Kenaikan harga itu juga ditopang oleh permintaan tembakau terutama untuk kepentingan ekspor. Boedidoyo bilang, permintaan tembakau mulih dari Malaysia misalnya terus meningkat dalam beberapa tahun terakhir. Tembakau Indonesia memang cukup disukai Malaysia terutama untuk konsumsi rokok Tenaga Kerja Indonesia (TKI) di sana.
Hal ini diperkuat oleh permintaan tembakau dari industri rokok domestik yang juga sangat tinggi. "Itu turut menaikkan harga tembakau di tingkat petani," tutur Boedidoyo. Sebagai informasi, industri rokok domestik setiap tahun membutuhkan sekitar 220.000 ton per tahun.
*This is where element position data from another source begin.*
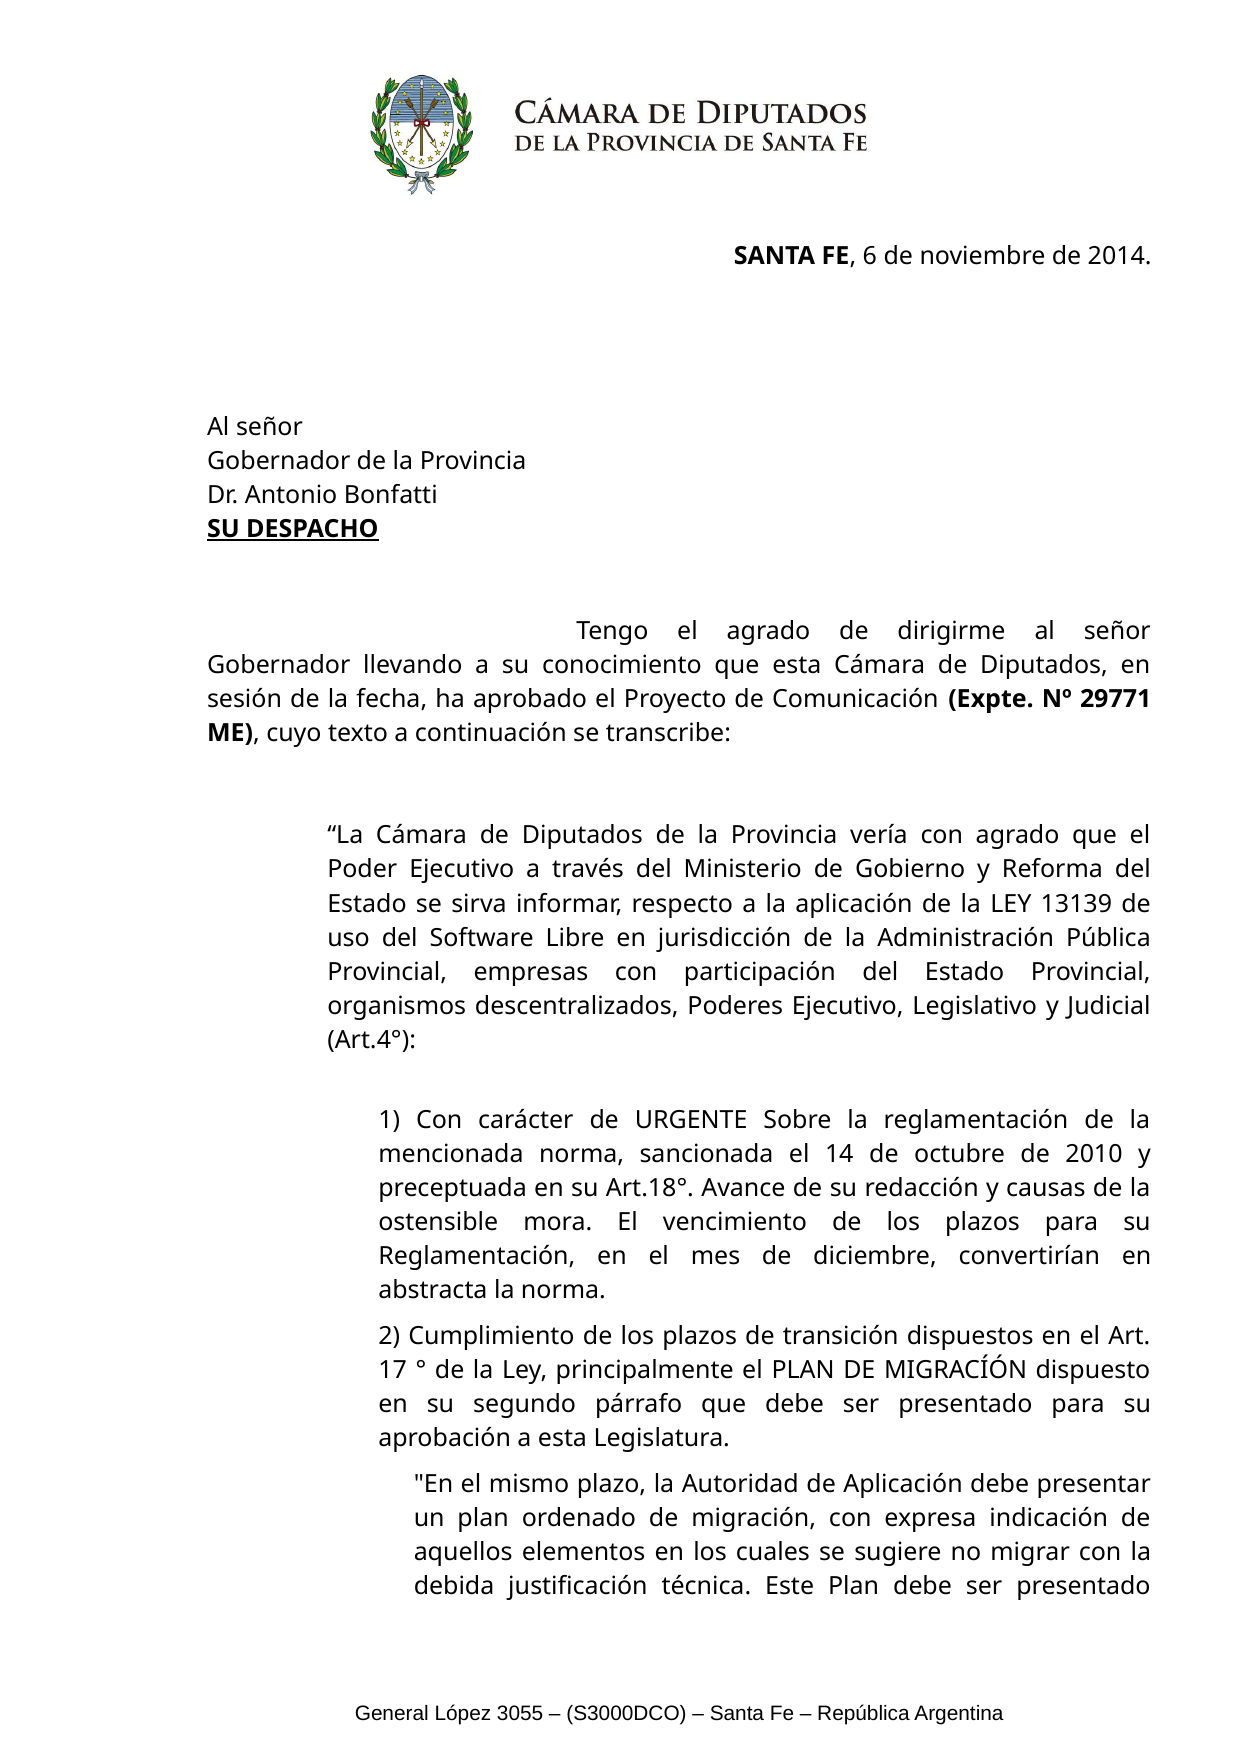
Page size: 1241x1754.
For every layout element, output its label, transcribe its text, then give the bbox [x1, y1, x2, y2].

text Al señor [207, 408, 1152, 442]
text "En el mismo plazo, la Autoridad de Aplicación debe presentar un plan ordenado de migración, con expresa indicación de aquellos elementos en los cuales se sugiere no migrar con la debida justiﬁcación técnica. Este Plan debe ser presentado [413, 1466, 1152, 1602]
text SANTA FE, 6 de noviembre de 2014. [207, 238, 1152, 272]
text 2) Cumplimiento de los plazos de transición dispuestos en el Art. 17 ° de la Ley, principalmente el PLAN DE MIGRACÍÓN dispuesto en su segundo párrafo que debe ser presentado para su aprobación a esta Legislatura. [378, 1318, 1152, 1454]
text Tengo el agrado de dirigirme al señor Gobernador llevando a su conocimiento que esta Cámara de Diputados, en sesión de la fecha, ha aprobado el Proyecto de Comunicación (Expte. Nº 29771 ME), cuyo texto a continuación se transcribe: [207, 613, 1152, 749]
text “La Cámara de Diputados de la Provincia vería con agrado que el Poder Ejecutivo a través del Ministerio de Gobierno y Reforma del Estado se sirva informar, respecto a la aplicación de la LEY 13139 de uso del Software Libre en jurisdicción de la Administración Pública Provincial, empresas con participación del Estado Provincial, organismos descentralizados, Poderes Ejecutivo, Legislativo y Judicial (Art.4°): [327, 817, 1152, 1056]
picture [370, 75, 867, 199]
text Dr. Antonio Bonfatti [207, 476, 1152, 511]
text 1) Con carácter de URGENTE Sobre la reglamentación de la mencionada norma, sancionada el 14 de octubre de 2010 y preceptuada en su Art.18°. Avance de su redacción y causas de la ostensible mora. El vencimiento de los plazos para su Reglamentación, en el mes de diciembre, convertirían en abstracta la norma. [378, 1101, 1152, 1306]
text SU DESPACHO [207, 511, 1152, 544]
text Gobernador de la Provincia [207, 442, 1152, 476]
Abdus Setiawan, Ketua APTI, menambahkan kenaikan harga juga disebabkan oleh rantai distribusi yang lebih efektif. Petani bisa langsung menjual tembakau ke perusahaan tanpa harus melalui pengumpul. "Harga yang diterima petani menjadi lebih tinggi," ungkap Abdus.
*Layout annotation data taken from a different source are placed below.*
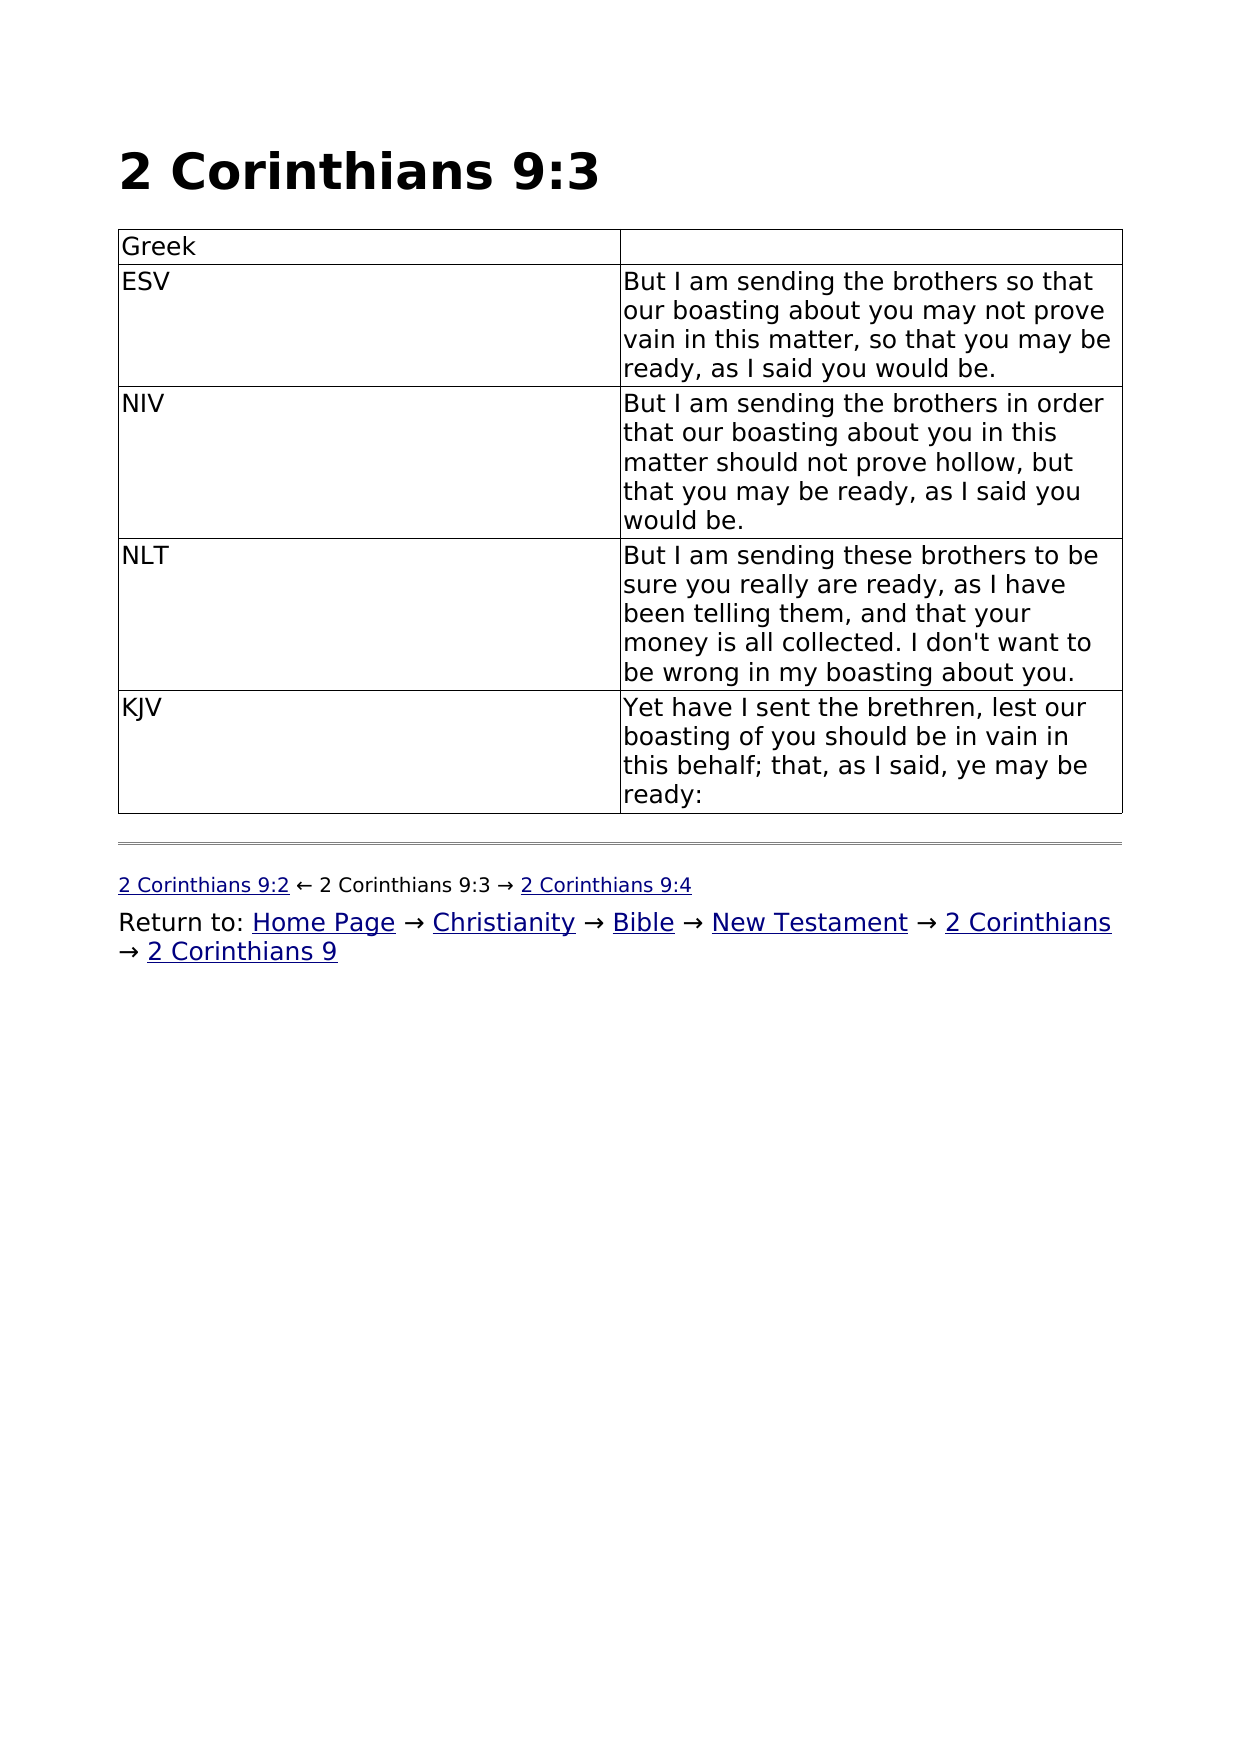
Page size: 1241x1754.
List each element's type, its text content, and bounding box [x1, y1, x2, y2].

table_cell NLT [119, 539, 620, 690]
table_cell KJV [119, 691, 620, 812]
text Return to: Home Page → Christianity → Bible → New Testament → 2 Corinthians → 2 Corinthians 9 [118, 908, 1122, 966]
table_cell ESV [119, 265, 620, 386]
table_cell But I am sending the brothers so that our boasting about you may not prove vain in this matter, so that you may be ready, as I said you would be. [621, 265, 1122, 386]
table_cell But I am sending these brothers to be sure you really are ready, as I have been telling them, and that your money is all collected. I don't want to be wrong in my boasting about you. [621, 539, 1122, 690]
table_header [621, 230, 1122, 264]
subtitle 2 Corinthians 9:3 [118, 143, 1122, 201]
table_header Greek [119, 230, 620, 264]
table_cell NIV [119, 387, 620, 538]
table_cell Yet have I sent the brethren, lest our boasting of you should be in vain in this behalf; that, as I said, ye may be ready: [621, 691, 1122, 812]
table_cell But I am sending the brothers in order that our boasting about you in this matter should not prove hollow, but that you may be ready, as I said you would be. [621, 387, 1122, 538]
text 2 Corinthians 9:2 ← 2 Corinthians 9:3 → 2 Corinthians 9:4 [118, 874, 1122, 908]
Melihat harga yang mulai naik, membuat para petani tembakau sumringah. Maklum saja, kebutuhan para petani turut membengkak seiring kenaikan harga itu. Pada musim panen sebelumnya, petani mendapatkan pendapatan bersih sebanyak Rp 30 juta per hektare. Asumsinya, produktivitas tembakau per hektare petani rata-rata 1 ton per ha. Harga tembakau saat itu sebesar Rp 70.000 per kg.
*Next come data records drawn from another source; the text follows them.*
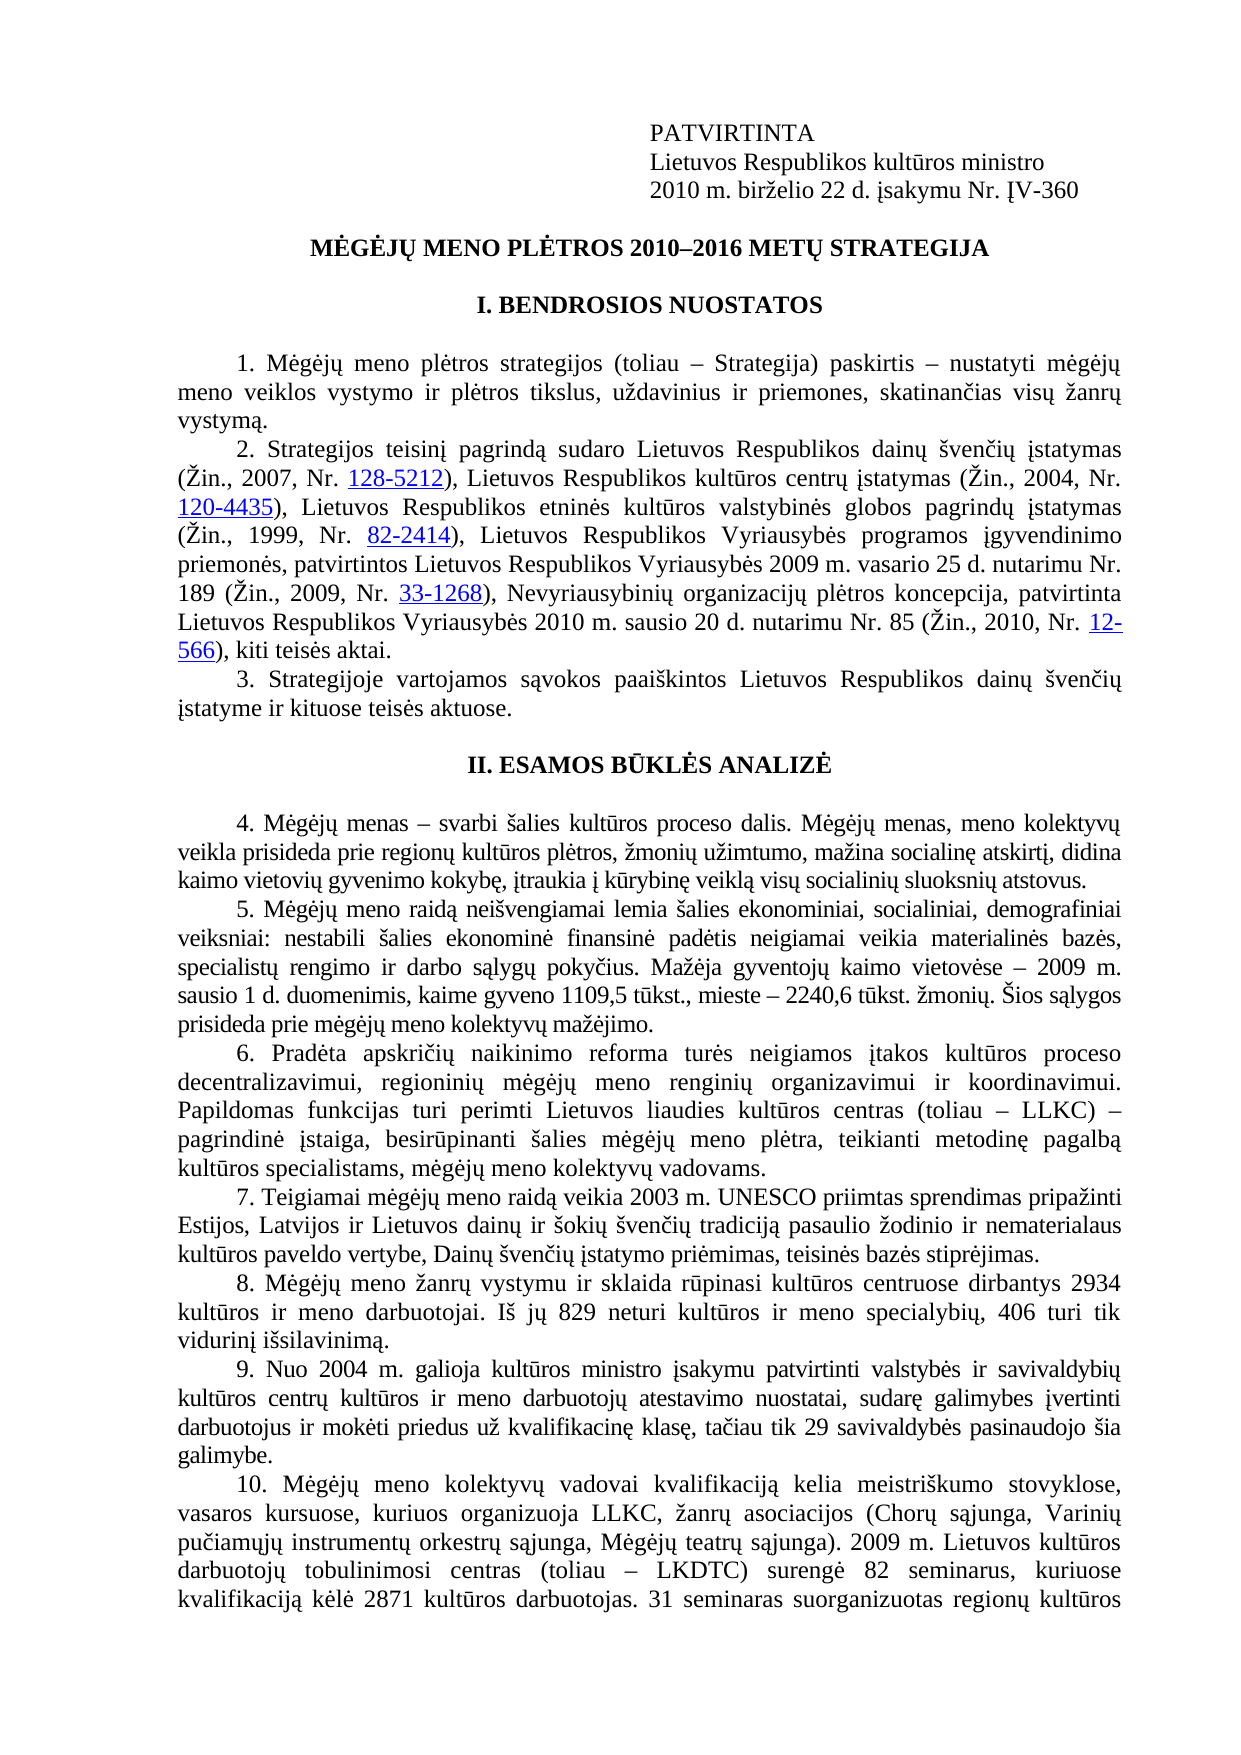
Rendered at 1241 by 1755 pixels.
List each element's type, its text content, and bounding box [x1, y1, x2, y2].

text 10. Mėgėjų meno kolektyvų vadovai kvalifikaciją kelia meistriškumo stovyklose, vasaros kursuose, kuriuos organizuoja LLKC, žanrų asociacijos (Chorų sąjunga, Varinių pučiamųjų instrumentų orkestrų sąjunga, Mėgėjų teatrų sąjunga). 2009 m. Lietuvos kultūros darbuotojų tobulinimosi centras (toliau – LKDTC) surengė 82 seminarus, kuriuose kvalifikaciją kėlė 2871 kultūros darbuotojas. 31 seminaras suorganizuotas regionų kultūros [177, 1469, 1122, 1613]
text 2. Strategijos teisinį pagrindą sudaro Lietuvos Respublikos dainų švenčių įstatymas (Žin., 2007, Nr. 128-5212), Lietuvos Respublikos kultūros centrų įstatymas (Žin., 2004, Nr. 120-4435), Lietuvos Respublikos etninės kultūros valstybinės globos pagrindų įstatymas (Žin., 1999, Nr. 82-2414), Lietuvos Respublikos Vyriausybės programos įgyvendinimo priemonės, patvirtintos Lietuvos Respublikos Vyriausybės 2009 m. vasario 25 d. nutarimu Nr. 189 (Žin., 2009, Nr. 33-1268), Nevyriausybinių organizacijų plėtros koncepcija, patvirtinta Lietuvos Respublikos Vyriausybės 2010 m. sausio 20 d. nutarimu Nr. 85 (Žin., 2010, Nr. 12-566), kiti teisės aktai. [177, 434, 1122, 664]
text II. ESAMOS BŪKLĖS ANALIZĖ [177, 751, 1122, 779]
text 5. Mėgėjų meno raidą neišvengiamai lemia šalies ekonominiai, socialiniai, demografiniai veiksniai: nestabili šalies ekonominė finansinė padėtis neigiamai veikia materialinės bazės, specialistų rengimo ir darbo sąlygų pokyčius. Mažėja gyventojų kaimo vietovėse – 2009 m. sausio 1 d. duomenimis, kaime gyveno 1109,5 tūkst., mieste – 2240,6 tūkst. žmonių. Šios sąlygos prisideda prie mėgėjų meno kolektyvų mažėjimo. [177, 894, 1122, 1038]
text 1. Mėgėjų meno plėtros strategijos (toliau – Strategija) paskirtis – nustatyti mėgėjų meno veiklos vystymo ir plėtros tikslus, uždavinius ir priemones, skatinančias visų žanrų vystymą. [177, 348, 1122, 434]
text 7. Teigiamai mėgėjų meno raidą veikia 2003 m. UNESCO priimtas sprendimas pripažinti Estijos, Latvijos ir Lietuvos dainų ir šokių švenčių tradiciją pasaulio žodinio ir nematerialaus kultūros paveldo vertybe, Dainų švenčių įstatymo priėmimas, teisinės bazės stiprėjimas. [177, 1182, 1122, 1268]
text PATVIRTINTA [649, 118, 1122, 147]
text Lietuvos Respublikos kultūros ministro [649, 147, 1122, 176]
text I. BENDROSIOS NUOSTATOS [177, 291, 1122, 319]
text 8. Mėgėjų meno žanrų vystymu ir sklaida rūpinasi kultūros centruose dirbantys 2934 kultūros ir meno darbuotojai. Iš jų 829 neturi kultūros ir meno specialybių, 406 turi tik vidurinį išsilavinimą. [177, 1268, 1122, 1354]
text 4. Mėgėjų menas – svarbi šalies kultūros proceso dalis. Mėgėjų menas, meno kolektyvų veikla prisideda prie regionų kultūros plėtros, žmonių užimtumo, mažina socialinę atskirtį, didina kaimo vietovių gyvenimo kokybę, įtraukia į kūrybinę veiklą visų socialinių sluoksnių atstovus. [177, 808, 1122, 894]
text 3. Strategijoje vartojamos sąvokos paaiškintos Lietuvos Respublikos dainų švenčių įstatyme ir kituose teisės aktuose. [177, 664, 1122, 722]
text 6. Pradėta apskričių naikinimo reforma turės neigiamos įtakos kultūros proceso decentralizavimui, regioninių mėgėjų meno renginių organizavimui ir koordinavimui. Papildomas funkcijas turi perimti Lietuvos liaudies kultūros centras (toliau – LLKC) – pagrindinė įstaiga, besirūpinanti šalies mėgėjų meno plėtra, teikianti metodinę pagalbą kultūros specialistams, mėgėjų meno kolektyvų vadovams. [177, 1038, 1122, 1182]
text 9. Nuo 2004 m. galioja kultūros ministro įsakymu patvirtinti valstybės ir savivaldybių kultūros centrų kultūros ir meno darbuotojų atestavimo nuostatai, sudarę galimybes įvertinti darbuotojus ir mokėti priedus už kvalifikacinę klasę, tačiau tik 29 savivaldybės pasinaudojo šia galimybe. [177, 1354, 1122, 1469]
text 2010 m. birželio 22 d. įsakymu Nr. ĮV-360 [649, 176, 1122, 204]
text MĖGĖJŲ MENO PLĖTROS 2010–2016 METŲ STRATEGIJA [177, 233, 1122, 262]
Di sisi lain, biaya produksi tembakau rata-rata ditaksir Rp 40 juta per ha. Dengan harga yang sekarang naik menjadi Rp 80.000 per kg, otomatis pendapatan bersih petani terkerek menjadi Rp 40 juta per ha. "Pendapatan petani sudah lumayan bagus," seru Boedidoyo.
Boedidoyo memprediksi, kenaikan harga ini akan terus berlangsung hingga masa panen raya pada bulan Agustus mendatang. Ia memprediksi harga tembakau bisa mencapai Rp 120.000 per kg seperti tahun 2009 silam. Tapi hal itu dapat tercapai jika cuaca panas seperti saat ini tetap berlangsung hingga Agustus nanti.
Sementara itu, kalangan industri rokok tenang-tenang saja menghadapi kenaikan harga tembakau itu. Derajat Kusumanegara, sekretaris jenderal Aliansi Masyarakat Tembakau Indonesia (AMTI), mengatakan kenaikan harga tembakau yang mulai terjadi ini tidak akan berimbas banyak pada kenaikan harga jual rokok.
Ia mengakui biaya bahan baku memang menjadi komponen terbesar dalam biaya produksi industri rokok. Namun, kenaikan harga tembakau ini masih dianggap wajar sehingga tidak terlalu memberatkan perusahaan rokok. Meski begitu, Derajat tidak bisa mengklaim bahwa perusahaan rokok tidak akan menaikkan harga jual produknya. "Menaikkan harga jual rokok itu tergantung kebijakan masing-masing perusahaan," ujar Derajat kepada KONTAN.